DATA SHOWN:
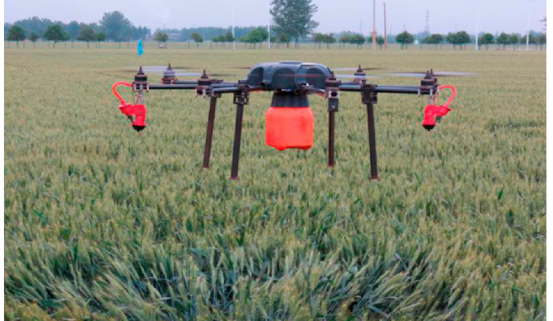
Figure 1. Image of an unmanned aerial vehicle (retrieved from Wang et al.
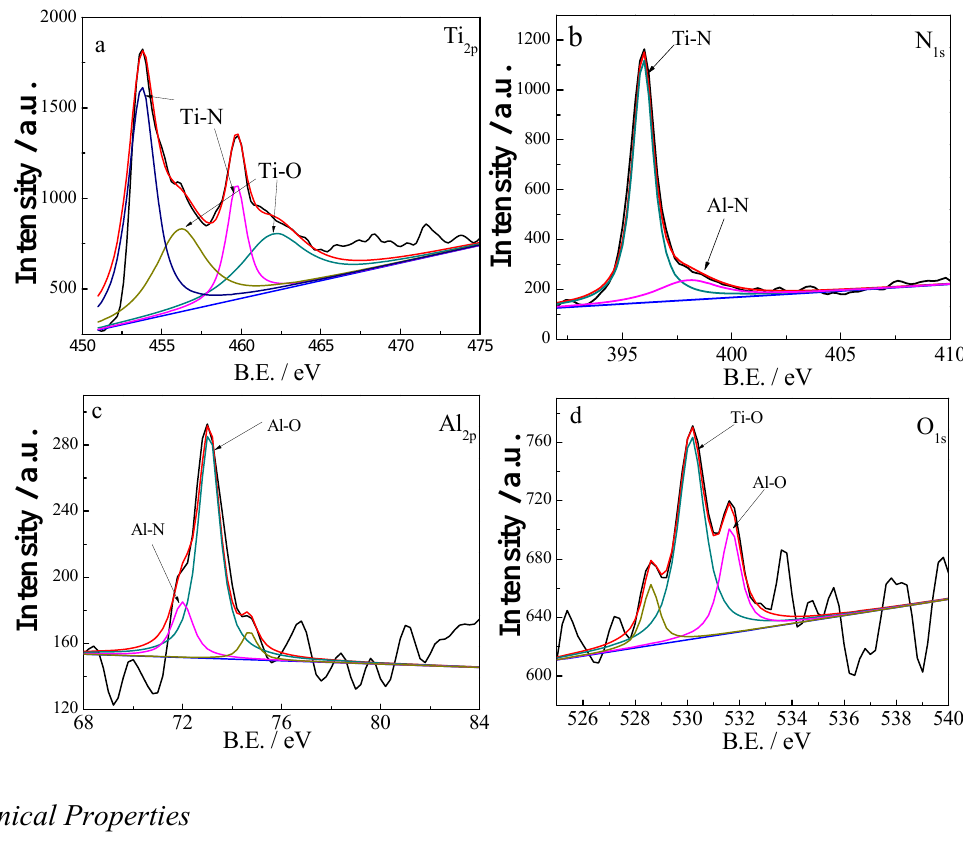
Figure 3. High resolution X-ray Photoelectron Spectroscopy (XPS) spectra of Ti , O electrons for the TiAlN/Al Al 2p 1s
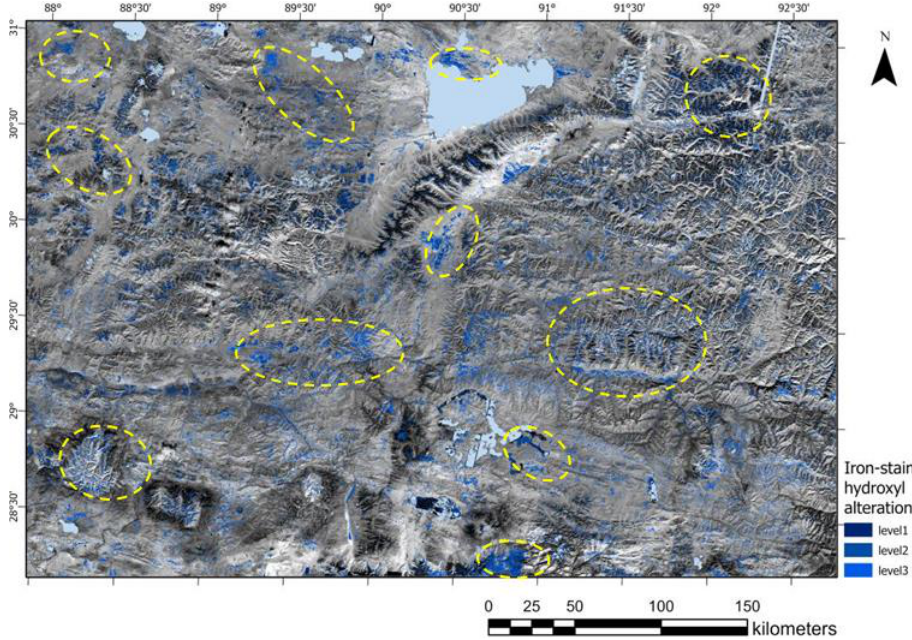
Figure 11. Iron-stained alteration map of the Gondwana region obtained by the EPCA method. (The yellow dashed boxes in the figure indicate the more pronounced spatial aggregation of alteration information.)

WHAT IS EXPECTED:
The listing should be transcribed exactly. No picture is to appear in the transcription.

ANSWER BOX:
Figure 1. Image of an unmanned aerial vehicle (retrieved from Wang et al.
Figure 3. High resolution X-ray Photoelectron Spectroscopy (XPS) spectra of Ti , O electrons for the TiAlN/Al Al 2p 1s
Figure 11. Iron-stained alteration map of the Gondwana region obtained by the EPCA method. (The yellow dashed boxes in the figure indicate the more pronounced spatial aggregation of alteration information.)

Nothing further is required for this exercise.